Here's a local news story you won't see only on channel 9.
Earlier today, the Justice Department announced it has reached a settlement with six tv news broadcast groups across the country over the “unlawful sharing" of competitively sensitive advertising information. One of those groups includes Oklahoma's own Griffin Communications – the ownership group behind News 9 in OKC and News on 6 in Tulsa.
Here are details via TV News Check:
The Department of Justice announced today that it has reached a settlement with six broadcast television companies — Sinclair Broadcast Group, Raycom Media, Tribune Media, Meredith Corp., Griffin Communications and Dreamcatcher Broadcasting (a sidecar company to Tribune Media) — to resolve a DOJ lawsuit alleging that the companies engaged in unlawful agreements to share non-public competitively sensitive information with their broadcast television competitors...

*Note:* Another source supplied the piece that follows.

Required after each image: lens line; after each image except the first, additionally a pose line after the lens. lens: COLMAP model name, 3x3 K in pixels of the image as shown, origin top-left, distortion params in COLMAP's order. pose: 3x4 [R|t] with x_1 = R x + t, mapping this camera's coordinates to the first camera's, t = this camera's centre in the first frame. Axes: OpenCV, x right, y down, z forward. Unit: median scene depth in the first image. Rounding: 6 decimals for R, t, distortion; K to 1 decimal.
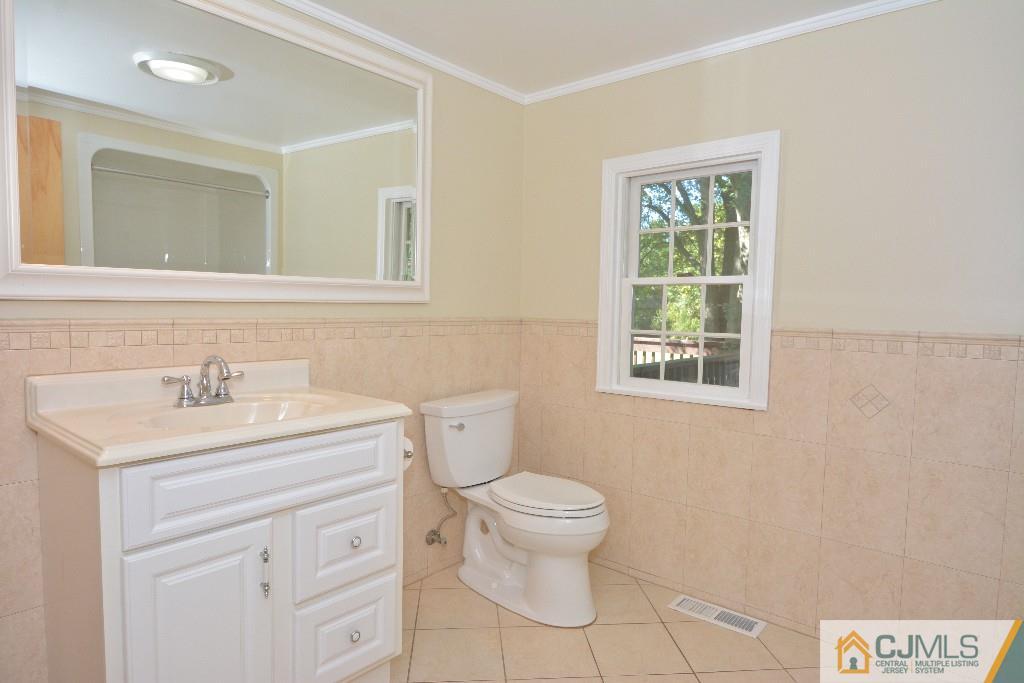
lens RADIAL K [[606.5, 0, 512.0], [0, 606.5, 341.5], [0, 0, 1]] dist [0.007988, -0.002544]
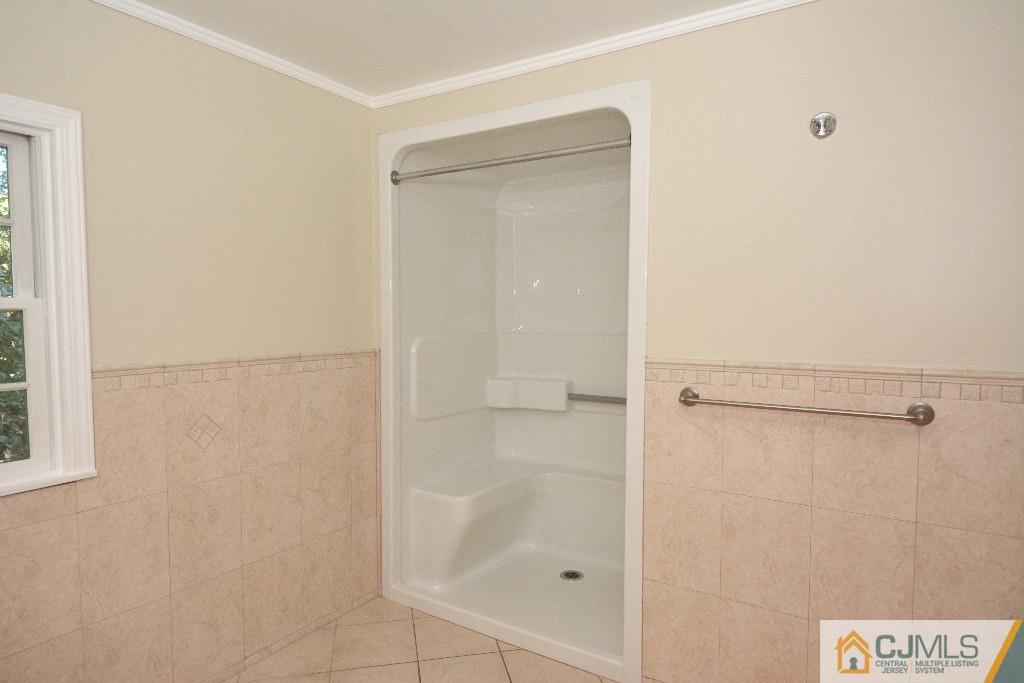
lens RADIAL K [[606.5, 0, 512.0], [0, 606.5, 341.5], [0, 0, 1]] dist [0.007988, -0.002544]
pose [[-0.131552, -0.067618, 0.989000, -0.436067], [0.054622, 0.995661, 0.075339, -0.092370], [-0.989803, 0.063932, -0.127288, 0.609046]]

“The unlawful exchange of competitively sensitive information allowed these television broadcast companies to disrupt the normal competitive process of spot advertising in markets across the United States,” said Assistant Attorney General Makan Delrahim of the Justice Department’s Antitrust Division. “Advertisers rely on competition among owners of broadcast television stations to obtain reasonable advertising rates, but this unlawful sharing of information lessened that competition and thereby harmed the local businesses and the consumers they serve.”
Wow. News 9's advertising practices harmed local businesses and the consumers they serve? I can't wait to see how Amanda Taylor covers that on her next edition of Consumer Report!
"Following the game, how News 9's advertising strategy hurts the Oklahoma people."
Here are more details of what News 9 actually did:
According to the complaint, the six broadcast television companies agreed in many metropolitan areas across the United States to exchange revenue pacing information, and certain defendants also engaged in the exchange of other forms of non-public sales information in certain metropolitan areas.
Pacing compares a broadcast station’s revenues booked for a certain time period to the revenues booked in the same point in the previous year. Pacing indicates how each station is performing versus the rest of the market and provides insight into each station’s remaining spot advertising for the period.
By exchanging pacing information, the DOJ said, the broadcasters were better able to anticipate whether their competitors were likely to raise, maintain, or lower spot advertising prices, which in turn helped inform the stations’ own pricing strategies and negotiations with advertisers. As a result, the information exchanges harmed the competitive price–setting process.
Yikes. That's pretty shady. It's almost as bad as airing TV commercials for unethical businesses that use deceptive advertising tactics to prey upon Oklahoma consumers.